[with translations for American readers]
I have been tracking with interest of late the to-ings and fro-ings [behavior] of our humble wheelie bin [garbage can]. Being something of a modest [Unamerican] consumer of disposable items such as food containers and other unneccesary packaging, there simply hasn't been that much rubbish [trash] to put in it. Hugo is seemingly equally frugal [you guys Australian?] Thus, until last week, it had been several weeks since either of us remembered to actually put the bin [garbage can] out on the street for collection. It just wasn't full.
(Before any horrified readers write in to express their disgust, the accumulated refuse didn't smell enough to frighten my as I walked past the bins [garbage cans] in the mornings, and so I believe the chances of a major public health calamity as a result of this benevolent neglect were minimal.)
Anyway, fast forward to last Friday, and the bin [garbace can] is sitting proudly on the pavement [sidewalk], as I head off to work. This could have been the work of Hugo, or it could have been the act of our next-door neighbours [neighbors], who probably regard us as slightly incompetent/irresponsible individuals [single young men]. It is still standing proudly there on Friday evening, as I hurtle back home on my bike. And on Saturday. And on Sunday.
(The keen reader may have noticed at this point that I noticed that 'we' had left the bin [garbage can] out on the street for several days without doing anything about it. In reply, I merely point out that it is one thing to observe that something is a bad idea - e.g. going to war in Iraq [saving the western world from Al Qaeda] - and another thing entirely to do anything at all about it.)
Monday comes and with it another opportunity to haul my desperately unfit arse [ass] up the three mile gentle uphill incline to work. Locking the door to the house, I noted that the bin [garbage can] had not made it back to its trusty home under the outside stairs. Mounting my bike outside the visitor exclusion device [gate] I notice that the bin was no longer there. This caused some mild concern (a mental note was penned to ask Hugo about it). As it did on Tuesday and Wednesday when there was still no sign of it, and I had still done nothing.

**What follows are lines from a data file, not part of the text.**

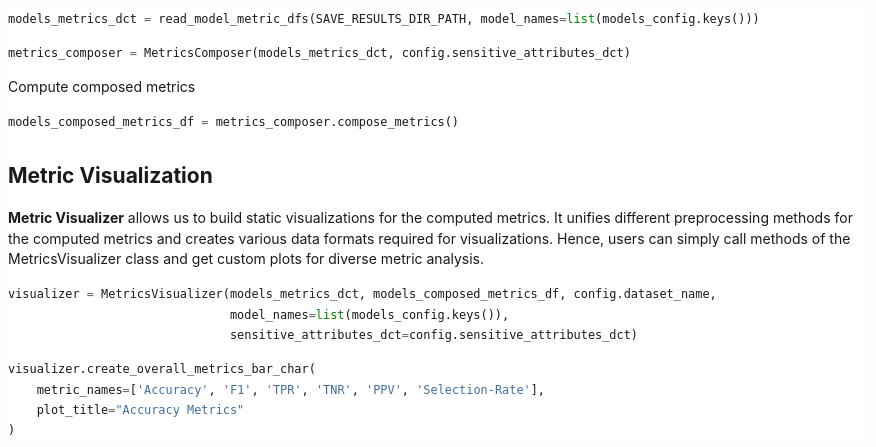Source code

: 
```python
models_metrics_dct = read_model_metric_dfs(SAVE_RESULTS_DIR_PATH, model_names=list(models_config.keys()))
```


```python
metrics_composer = MetricsComposer(models_metrics_dct, config.sensitive_attributes_dct)
```

Compute composed metrics


```python
models_composed_metrics_df = metrics_composer.compose_metrics()
```

## Metric Visualization

**Metric Visualizer** allows us to build static visualizations for the computed metrics. It unifies different preprocessing methods for the computed metrics and creates various data formats required for visualizations. Hence, users can simply call methods of the MetricsVisualizer class and get custom plots for diverse metric analysis.


```python
visualizer = MetricsVisualizer(models_metrics_dct, models_composed_metrics_df, config.dataset_name,
                               model_names=list(models_config.keys()),
                               sensitive_attributes_dct=config.sensitive_attributes_dct)
```


```python
visualizer.create_overall_metrics_bar_char(
    metric_names=['Accuracy', 'F1', 'TPR', 'TNR', 'PPV', 'Selection-Rate'],
    plot_title="Accuracy Metrics"
)
```





<div id="altair-viz-89bcd288b90d45eea2b001790f2373e0"></div>
<script type="text/javascript">
  var VEGA_DEBUG = (typeof VEGA_DEBUG == "undefined") ? {} : VEGA_DEBUG;
  (function(spec, embedOpt){
    let outputDiv = document.currentScript.previousElementSibling;
    if (outputDiv.id !== "altair-viz-89bcd288b90d45eea2b001790f2373e0") {
      outputDiv = document.getElementById("altair-viz-89bcd288b90d45eea2b001790f2373e0");
    }
    const paths = {
      "vega": "https://cdn.jsdelivr.net/npm//vega@5?noext",
      "vega-lib": "https://cdn.jsdelivr.net/npm//vega-lib?noext",
      "vega-lite": "https://cdn.jsdelivr.net/npm//vega-lite@4.17.0?noext",
      "vega-embed": "https://cdn.jsdelivr.net/npm//vega-embed@6?noext",
    };

    function maybeLoadScript(lib, version) {
      var key = `${lib.replace("-", "")}_version`;
      return (VEGA_DEBUG[key] == version) ?
        Promise.resolve(paths[lib]) :
        new Promise(function(resolve, reject) {
          var s = document.createElement('script');
          document.getElementsByTagName("head")[0].appendChild(s);
          s.async = true;
          s.onload = () => {
            VEGA_DEBUG[key] = version;
            return resolve(paths[lib]);
          };
          s.onerror = () => reject(`Error loading script: ${paths[lib]}`);
          s.src = paths[lib];
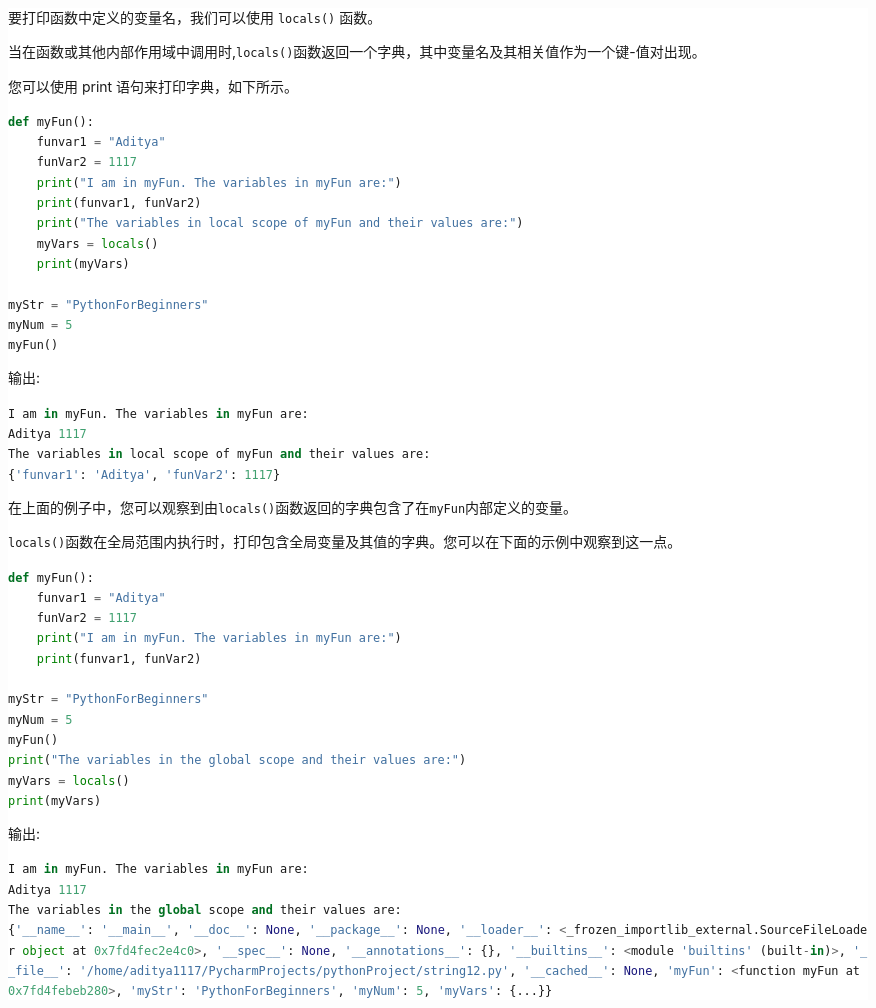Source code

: 要打印函数中定义的变量名，我们可以使用 `locals()` 函数。

当在函数或其他内部作用域中调用时,`locals()`函数返回一个字典，其中变量名及其相关值作为一个键-值对出现。

您可以使用 print 语句来打印字典，如下所示。

```py
def myFun():
    funvar1 = "Aditya"
    funVar2 = 1117
    print("I am in myFun. The variables in myFun are:")
    print(funvar1, funVar2)
    print("The variables in local scope of myFun and their values are:")
    myVars = locals()
    print(myVars)

myStr = "PythonForBeginners"
myNum = 5
myFun() 
```

输出:

```py
I am in myFun. The variables in myFun are:
Aditya 1117
The variables in local scope of myFun and their values are:
{'funvar1': 'Aditya', 'funVar2': 1117} 
```

在上面的例子中，您可以观察到由`locals()`函数返回的字典包含了在`myFun`内部定义的变量。

`locals()`函数在全局范围内执行时，打印包含全局变量及其值的字典。您可以在下面的示例中观察到这一点。

```py
def myFun():
    funvar1 = "Aditya"
    funVar2 = 1117
    print("I am in myFun. The variables in myFun are:")
    print(funvar1, funVar2)

myStr = "PythonForBeginners"
myNum = 5
myFun()
print("The variables in the global scope and their values are:")
myVars = locals()
print(myVars)
```

输出:

```py
I am in myFun. The variables in myFun are:
Aditya 1117
The variables in the global scope and their values are:
{'__name__': '__main__', '__doc__': None, '__package__': None, '__loader__': <_frozen_importlib_external.SourceFileLoader object at 0x7fd4fec2e4c0>, '__spec__': None, '__annotations__': {}, '__builtins__': <module 'builtins' (built-in)>, '__file__': '/home/aditya1117/PycharmProjects/pythonProject/string12.py', '__cached__': None, 'myFun': <function myFun at 0x7fd4febeb280>, 'myStr': 'PythonForBeginners', 'myNum': 5, 'myVars': {...}} 
```
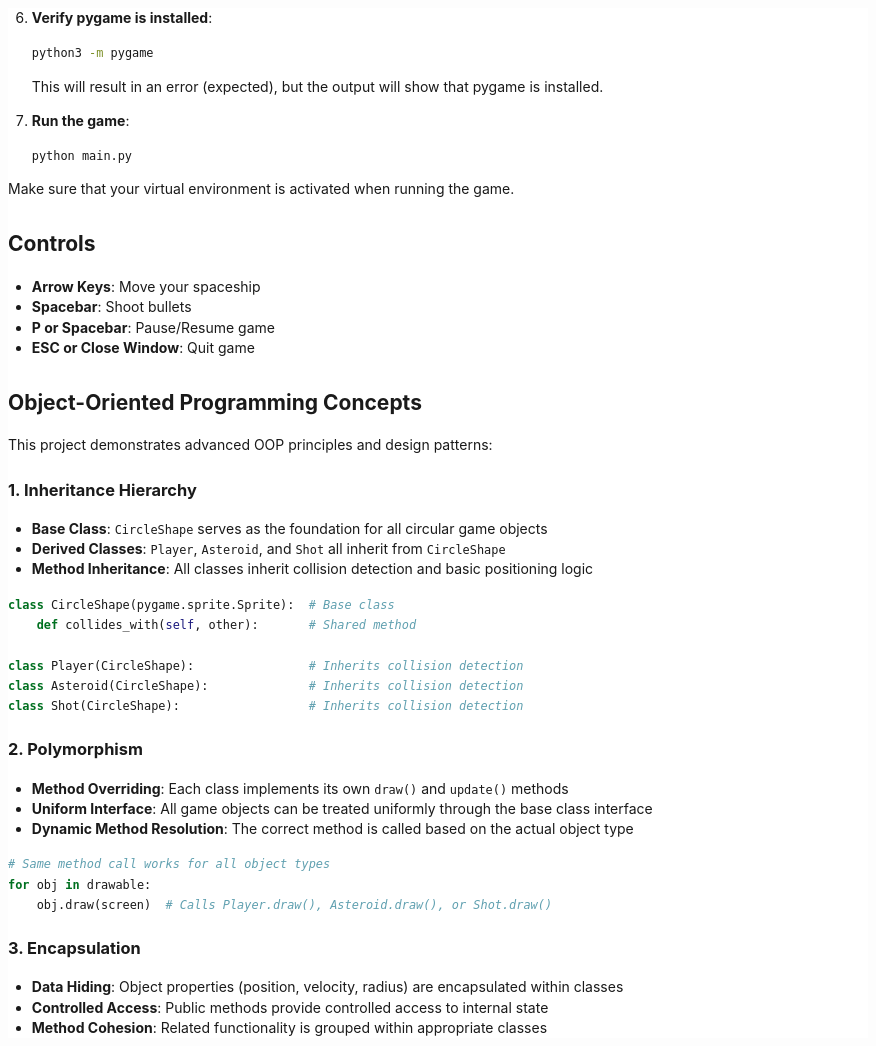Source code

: 6. **Verify pygame is installed**:
   ```bash
   python3 -m pygame
   ```
   This will result in an error (expected), but the output will show that pygame is installed.

7. **Run the game**:
   ```bash
   python main.py
   ```

Make sure that your virtual environment is activated when running the game.

## Controls
- **Arrow Keys**: Move your spaceship
- **Spacebar**: Shoot bullets
- **P or Spacebar**: Pause/Resume game
- **ESC or Close Window**: Quit game

## Object-Oriented Programming Concepts

This project demonstrates advanced OOP principles and design patterns:

### 1. **Inheritance Hierarchy**
- **Base Class**: `CircleShape` serves as the foundation for all circular game objects
- **Derived Classes**: `Player`, `Asteroid`, and `Shot` all inherit from `CircleShape`
- **Method Inheritance**: All classes inherit collision detection and basic positioning logic

```python
class CircleShape(pygame.sprite.Sprite):  # Base class
    def collides_with(self, other):       # Shared method

class Player(CircleShape):                # Inherits collision detection
class Asteroid(CircleShape):              # Inherits collision detection  
class Shot(CircleShape):                  # Inherits collision detection
```

### 2. **Polymorphism**
- **Method Overriding**: Each class implements its own `draw()` and `update()` methods
- **Uniform Interface**: All game objects can be treated uniformly through the base class interface
- **Dynamic Method Resolution**: The correct method is called based on the actual object type

```python
# Same method call works for all object types
for obj in drawable:
    obj.draw(screen)  # Calls Player.draw(), Asteroid.draw(), or Shot.draw()
```

### 3. **Encapsulation**
- **Data Hiding**: Object properties (position, velocity, radius) are encapsulated within classes
- **Controlled Access**: Public methods provide controlled access to internal state
- **Method Cohesion**: Related functionality is grouped within appropriate classes
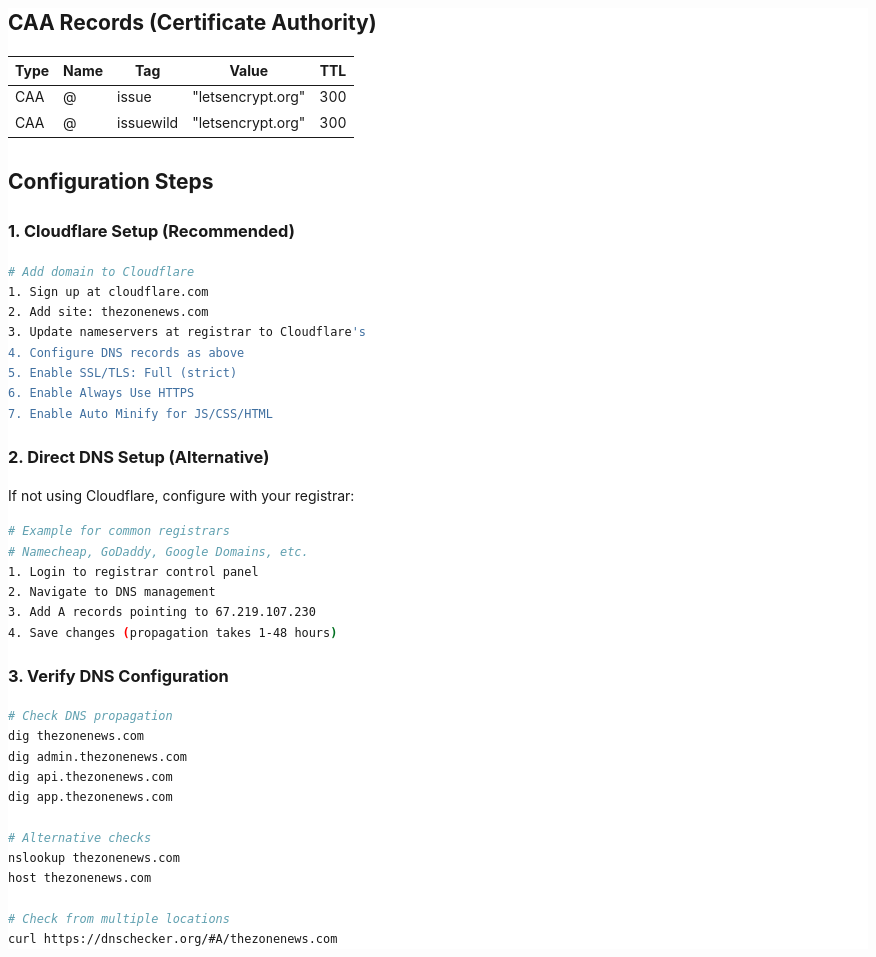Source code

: ## CAA Records (Certificate Authority)

| Type | Name | Tag | Value | TTL |
|------|------|-----|-------|-----|
| CAA | @ | issue | "letsencrypt.org" | 300 |
| CAA | @ | issuewild | "letsencrypt.org" | 300 |

## Configuration Steps

### 1. Cloudflare Setup (Recommended)

```bash
# Add domain to Cloudflare
1. Sign up at cloudflare.com
2. Add site: thezonenews.com
3. Update nameservers at registrar to Cloudflare's
4. Configure DNS records as above
5. Enable SSL/TLS: Full (strict)
6. Enable Always Use HTTPS
7. Enable Auto Minify for JS/CSS/HTML
```

### 2. Direct DNS Setup (Alternative)

If not using Cloudflare, configure with your registrar:

```bash
# Example for common registrars
# Namecheap, GoDaddy, Google Domains, etc.
1. Login to registrar control panel
2. Navigate to DNS management
3. Add A records pointing to 67.219.107.230
4. Save changes (propagation takes 1-48 hours)
```

### 3. Verify DNS Configuration

```bash
# Check DNS propagation
dig thezonenews.com
dig admin.thezonenews.com
dig api.thezonenews.com
dig app.thezonenews.com

# Alternative checks
nslookup thezonenews.com
host thezonenews.com

# Check from multiple locations
curl https://dnschecker.org/#A/thezonenews.com
```
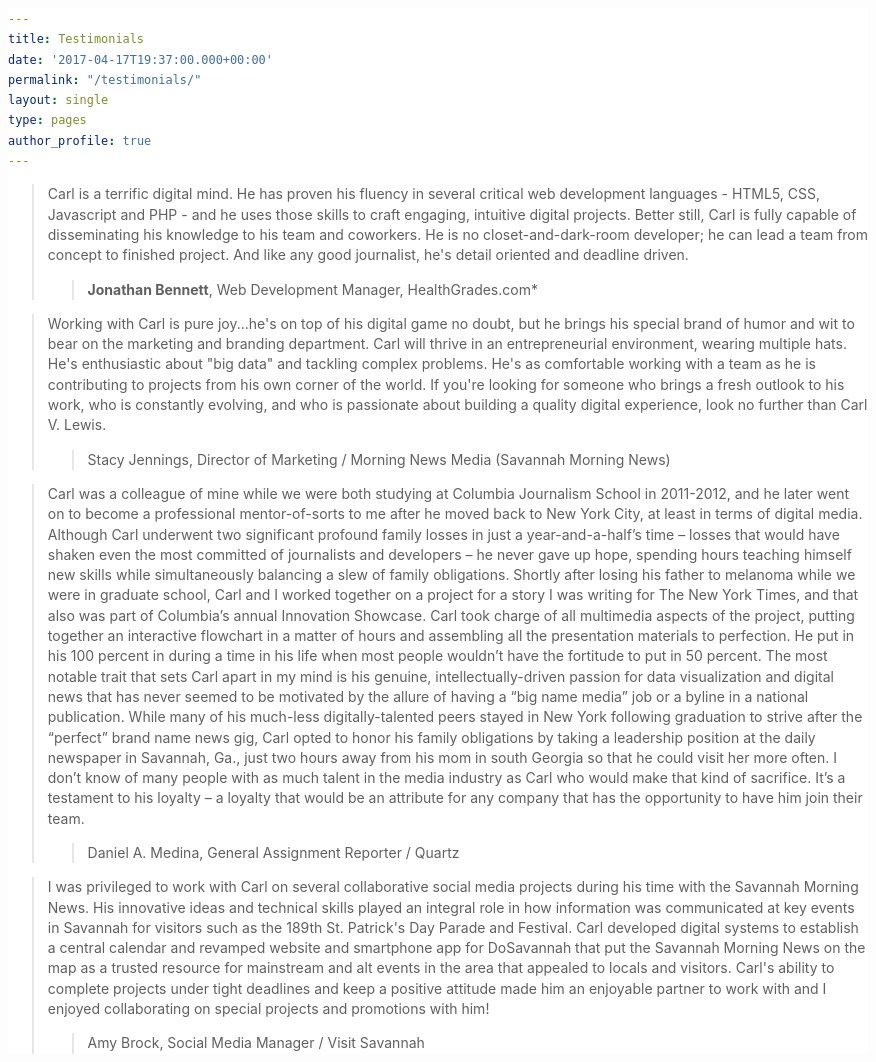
```yaml
---
title: Testimonials
date: '2017-04-17T19:37:00.000+00:00'
permalink: "/testimonials/"
layout: single
type: pages
author_profile: true
---
```


> Carl is a terrific digital mind. He has proven his fluency in several critical web development languages - HTML5, CSS, Javascript and PHP - and he uses those skills to craft engaging, intuitive digital projects. Better still, Carl is fully capable of disseminating his knowledge to his team and coworkers. He is no closet-and-dark-room developer; he can lead a team from concept to finished project. And like any good journalist, he's detail oriented and deadline driven.
>
>> **Jonathan Bennett**, Web Development Manager, HealthGrades.com*

> Working with Carl is pure joy...he's on top of his digital game no doubt, but he brings his special brand of humor and wit to bear on the marketing and branding department. Carl will thrive in an entrepreneurial environment, wearing multiple hats. He's enthusiastic about "big data" and tackling complex problems. He's as comfortable working with a team as he is contributing to projects from his own corner of the world. If you're looking for someone who brings a fresh outlook to his work, who is constantly evolving, and who is passionate about building a quality digital experience, look no further than Carl V. Lewis.
>
> > Stacy Jennings, Director of Marketing / Morning News Media (Savannah Morning News)

> Carl was a colleague of mine while we were both studying at Columbia Journalism School in 2011-2012, and he later went on to become a professional mentor-of-sorts to me after he moved back to New York City, at least in terms of digital media. Although Carl underwent two significant profound family losses in just a year-and-a-half’s time – losses that would have shaken even the most committed of journalists and developers – he never gave up hope, spending hours teaching himself new skills while simultaneously balancing a slew of family obligations. Shortly after losing his father to melanoma while we were in graduate school, Carl and I worked together on a project for a story I was writing for The New York Times, and that also was part of Columbia’s annual Innovation Showcase. Carl took charge of all multimedia aspects of the project, putting together an interactive flowchart in a matter of hours and assembling all the presentation materials to perfection. He put in his 100 percent in during a time in his life when most people wouldn’t have the fortitude to put in 50 percent. The most notable trait that sets Carl apart in my mind is his genuine, intellectually-driven passion for data visualization and digital news that has never seemed to be motivated by the allure of having a “big name media” job or a byline in a national publication. While many of his much-less digitally-talented peers stayed in New York following graduation to strive after the “perfect” brand name news gig, Carl opted to honor his family obligations by taking a leadership position at the daily newspaper in Savannah, Ga., just two hours away from his mom in south Georgia so that he could visit her more often. I don’t know of many people with as much talent in the media industry as Carl who would make that kind of sacrifice. It’s a testament to his loyalty – a loyalty that would be an attribute for any company that has the opportunity to have him join their team.
>
> > Daniel A. Medina, General Assignment Reporter / Quartz

> I was privileged to work with Carl on several collaborative social media projects during his time with the Savannah Morning News. His innovative ideas and technical skills played an integral role in how information was communicated at key events in Savannah for visitors such as the 189th St. Patrick's Day Parade and Festival. Carl developed digital systems to establish a central calendar and revamped website and smartphone app for DoSavannah that put the Savannah Morning News on the map as a trusted resource for mainstream and alt events in the area that appealed to locals and visitors. Carl's ability to complete projects under tight deadlines and keep a positive attitude made him an enjoyable partner to work with and I enjoyed collaborating on special projects and promotions with him!
>
> > Amy Brock, Social Media Manager / Visit Savannah
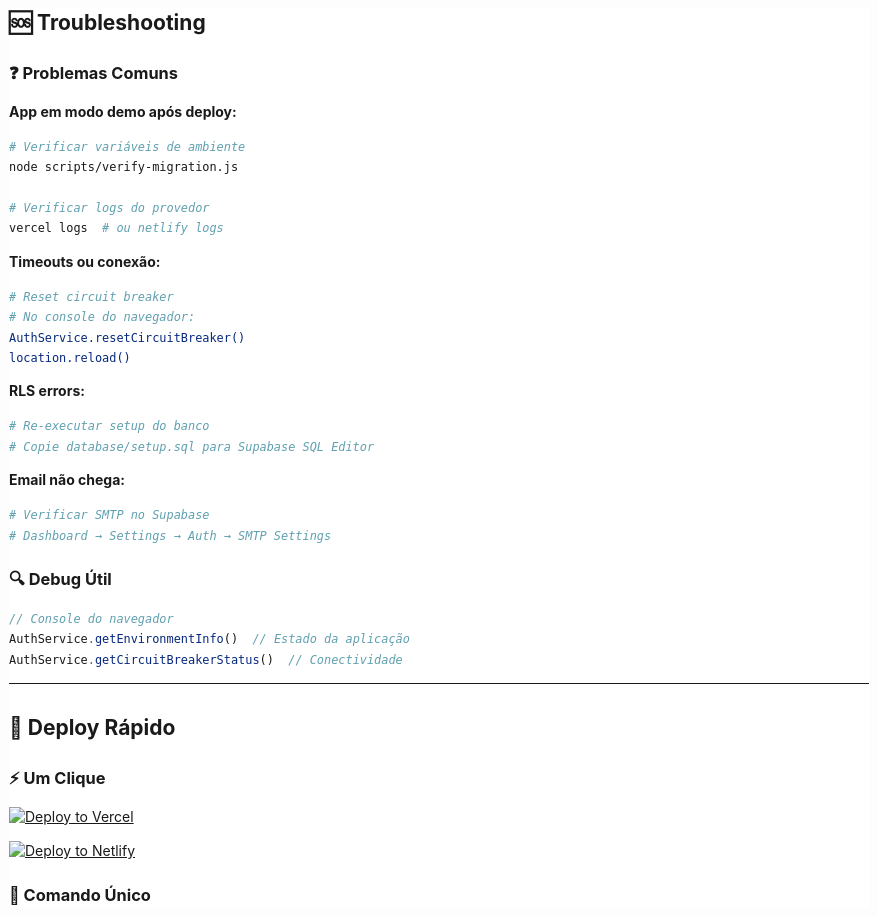 
## 🆘 Troubleshooting

### ❓ Problemas Comuns

**App em modo demo após deploy:**
```bash
# Verificar variáveis de ambiente
node scripts/verify-migration.js

# Verificar logs do provedor
vercel logs  # ou netlify logs
```

**Timeouts ou conexão:**
```bash
# Reset circuit breaker
# No console do navegador:
AuthService.resetCircuitBreaker()
location.reload()
```

**RLS errors:**
```bash
# Re-executar setup do banco
# Copie database/setup.sql para Supabase SQL Editor
```

**Email não chega:**
```bash
# Verificar SMTP no Supabase
# Dashboard → Settings → Auth → SMTP Settings
```

### 🔍 Debug Útil

```javascript
// Console do navegador
AuthService.getEnvironmentInfo()  // Estado da aplicação
AuthService.getCircuitBreakerStatus()  // Conectividade
```

---

## 🚀 Deploy Rápido

### ⚡ Um Clique

[![Deploy to Vercel](https://vercel.com/button)](https://vercel.com/new/clone?repository-url=https://github.com/seu-usuario/edublin)

[![Deploy to Netlify](https://www.netlify.com/img/deploy/button.svg)](https://app.netlify.com/start/deploy?repository=https://github.com/seu-usuario/edublin)

### 🎯 Comando Único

And now, on Thursday evening, I return home from a strenuous day's driving around Bodega Bay eating fish and chips [fries], to find the bin [garbage can] back in its place on the pavement [sidewalk]! For three days I had been passively worrying about its whereabouts, but the situation had righted itself, weeble-like, without any output from me. And so I find myself now wondering where our dear bin [garbage can] has been (away on a city break? did someone borrow it? did someone escort it back home?) and what the hell is in it (body parts? toxic waste? someone else's rubbish [trash]?).
Of course, if I really was that curious, I might have looked by now.
There's a moral to this tale somewhere in there.